Many people view LLCs as magic wands that can erase taxes. The truth is, just having an LLC could actually make things worse.
What is an LLC?
LLC stands for Limited Liability Company. It’s a special tool under state law that helps business owners protect their personal assets from business debts and losses.
The Internal Revenue Service doesn’t actually recognize LLCs as a business structure for tax purposes. Instead, you have to choose whether you want your Limited Liability Company taxed as a sole proprietorship, partnership, or corporation.
What are the disadvantages of having an LLC?
Let’s start with the disadvantages of having an LLC since they’re simpler. The disadvantages really center around money.
- Most states charge a filing fee to create an LLC
- You may decide you want to hire a lawyer to create your LLC
- Most states charge an annual fee to renew your LLC
- In some states, you may have to pay an LLC tax that’s higher than the tax you would have paid as an unregistered sole proprietorship
So as you can see, you’re already losing money when you’re trying to save money.

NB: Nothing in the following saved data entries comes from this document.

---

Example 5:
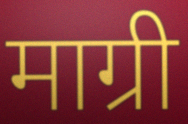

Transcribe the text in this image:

माग्रीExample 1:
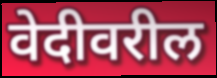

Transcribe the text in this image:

वेदीवरील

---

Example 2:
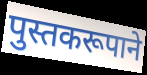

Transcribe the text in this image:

पुस्तकरूपाने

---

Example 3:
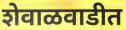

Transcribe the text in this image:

शेवाळवाडीत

What are the advantages of having an LLC?
A lot of the time, someone that wants to charge you to create an LLC lists general tax benefits as LLC tax advantages. Most of the time, so-called LLC tax benefits will be tax benefits that you can get with or without an LLC.

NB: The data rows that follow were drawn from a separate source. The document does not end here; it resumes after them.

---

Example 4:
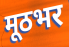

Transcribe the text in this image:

मूठभर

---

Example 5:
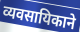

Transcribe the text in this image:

व्यवसायिकाने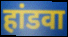
हांडवा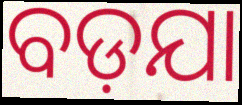
ବଡ଼ଯା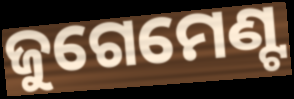
ଜୁଗେମେଣ୍ଟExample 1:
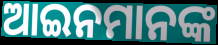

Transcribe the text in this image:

ଆଇନମାନଙ୍କ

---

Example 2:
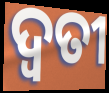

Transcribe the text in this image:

ଦ୍ଵତୀ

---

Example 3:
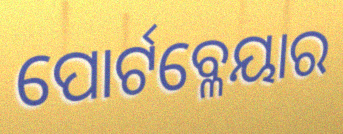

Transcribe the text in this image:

ପୋର୍ଟବ୍ଳେୟାର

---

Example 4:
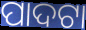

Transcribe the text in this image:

ପାଦଟା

There are certain complex tax situations where an accountant will use an LLC to get more creative. And, of course, if you want to have an LLC for legal reasons, it’s important to know what tax benefits you can use with your LLC.

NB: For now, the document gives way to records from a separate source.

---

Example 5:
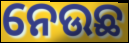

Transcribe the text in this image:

ନେଉଛ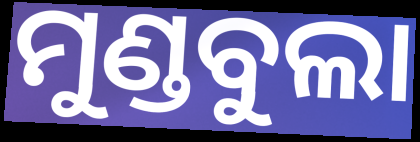
ମୁଣ୍ଡବୁଲା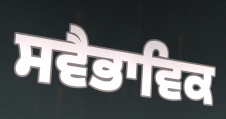
ਸਵੈਭਾਵਿਕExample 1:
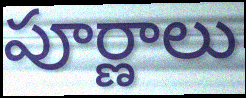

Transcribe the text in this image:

పూర్ణాలు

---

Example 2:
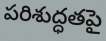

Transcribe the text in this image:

పరిశుద్ధతపై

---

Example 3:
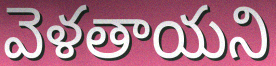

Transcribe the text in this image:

వెళతాయని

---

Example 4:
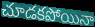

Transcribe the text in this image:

చూడకపోయినా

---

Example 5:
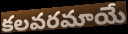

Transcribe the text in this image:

కలవరమాయే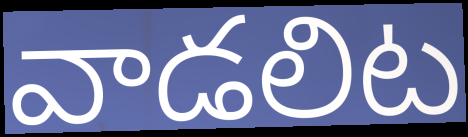
వాడలిట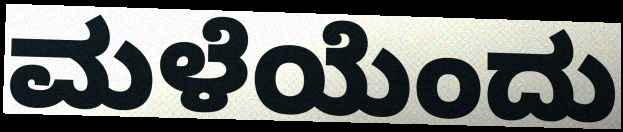
ಮಳೆಯೆಂದು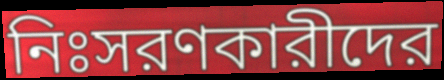
নিঃসরণকারীদেরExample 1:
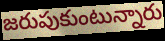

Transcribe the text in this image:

జరుపుకుంటున్నారు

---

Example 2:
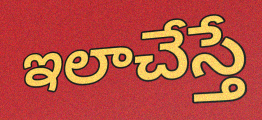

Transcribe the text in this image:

ఇలాచేస్తే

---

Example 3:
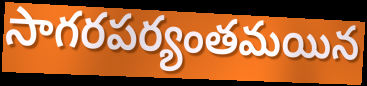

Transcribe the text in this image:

సాగరపర్యంతమయిన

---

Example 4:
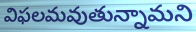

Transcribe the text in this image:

విఫలమవుతున్నామని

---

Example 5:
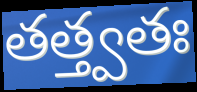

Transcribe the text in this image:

తత్త్వతః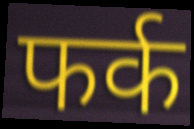
फर्क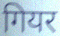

Ability to Be Taxed as a Corporation
The main reason to create an LLC for tax reasons is to pay income taxes as a corporation. Most people who do this are looking to create an S-corporation for the purpose of reducing self-employment taxes.
You can potentially save a lot of money if you can pay taxes on your business income as an S-corporation. Self-employment taxes are usually 15.3%, so if you can convert some of your income to dividends not subject to self-employment tax, that can be a large savings. (But talk to a tax accountant before choosing S-corporation tax status because there are strict rules about how you can classify your income.)
But you don’t need an LLC to create an S-corporation. You can also choose to form a corporation and elect S-corporation tax status.
An LLC taxed as an S-corporation and a corporation taxed as an S-corporation will generally pay exactly the same amount in taxes. The deciding factors on which one is better are:
- Costs, such as filing fees and legal expenses. Which one costs more can vary by state.
- Any special legal considerations you’ve discussed with your lawyer that makes one business structure better for non-tax reasons.
You do not have to have an LLC or other registered business to claim business expenses. This simply isn’t a rule, even though some people think it is.
Having an LLC also generally doesn’t help you increase your deductions or have an easier time supporting them. (Getting a separate business bank account and/or using accounting software can help support your deductions, but you don’t need an LLC to do those things.)
Who do you think is in better shape?
- A sole proprietor with no LLC who deducts mileage and keeps the required mileage log
- An LLC owner who deducts his entire LLC credit card statement even though he puts personal expenses on the credit card
Having an LLC doesn’t magically turn the money you spend through the LLC into a business expense. The IRS only cares that your tax deductions were for a business purpose, and you can prove that without having an LLC.
Qualified Business Income Deduction
The Qualified Business Income deduction is worth up to 20% of your net profits. As a general rule, you don’t need an LLC to claim the QBI deduction.
You can claim the QBI deduction on your personal income tax return as a Schedule C filer with no LLC.
There may be a very small number of cases where your income is too high to qualify for the full QBI deduction where you might be able to increase your QBI deduction by forming an LLC or other business structure. This would generally only be in complex tax situations where you already have or should have a CPA to discuss this move with.
There are some blogs that say pass-through-taxation or avoiding double taxation are tax advantages of an LLC. Yes and no.
The only time double taxation comes into play is if you’re thinking about using a C-corporation. LLCs will often be better for taxes than C-corporations.
But an unregistered sole proprietorship and non-LLC S-corporation also have pass-through taxation. So while it’s true an LLC does avoid double taxation, you don’t need an LLC to be taxed as a pass-through business.
Deducting Health Insurance Premiums
Another area where you may not need an LLC is health insurance premiums.
If you don’t have an LLC, you may be able to deduct your own health insurance costs under the self-employed health insurance deduction. Premiums you pay for your employees are generally always deductible.
If you have an LLC not taxed as a corporation, the same rules generally apply.
If you have an S-corporation, things get a little more complicated. The corporation can generally deduct your premiums, but you have to include your premiums in your personal income.
C-corporations can usually deduct premiums and not include them in your personal taxable income, but then you’re dealing with double taxation.
Home Office Deduction
The home office deduction is another area where LLCs will often complicate things without additional tax benefits.
If you’re an employee of your LLC taxed as a corporation, you lose the personal home office deduction. Your corporation can typically reimburse you for a home office without it counting it as taxable income, but the reimbursement is generally the same as the home office deduction.
So you’re generally not saving anything with regard to home office expenses if you create an LLC.
LLCs also generally don’t help with deducting business expenses for driving. You can’t claim any additional amount by having an LLC.
If you form a corporation and reimburse yourself for expenses, you can typically only reimburse yourself up to the IRS limits (i.e., standard mileage rate or documented actual expenses). If you reimburse yourself more, you’ll pay taxes on the additional amount.
A sole proprietor can open most small business retirement plans individually, including SEP IRAs and 401(k)s. There is generally no requirement to have an LLC or corporation.
Since a sole proprietor can use both the employee and employer deductions, there’s also generally no benefit to opening an LLC.
What many people think of as LLC tax benefits are often general tax advantages of owning a business. An LLC will almost always cost you money, but it may not save you anything.
It’s worth talking to a tax accountant about possible LLC tax advantages in your specific situation, but you should be aware of your other potential options.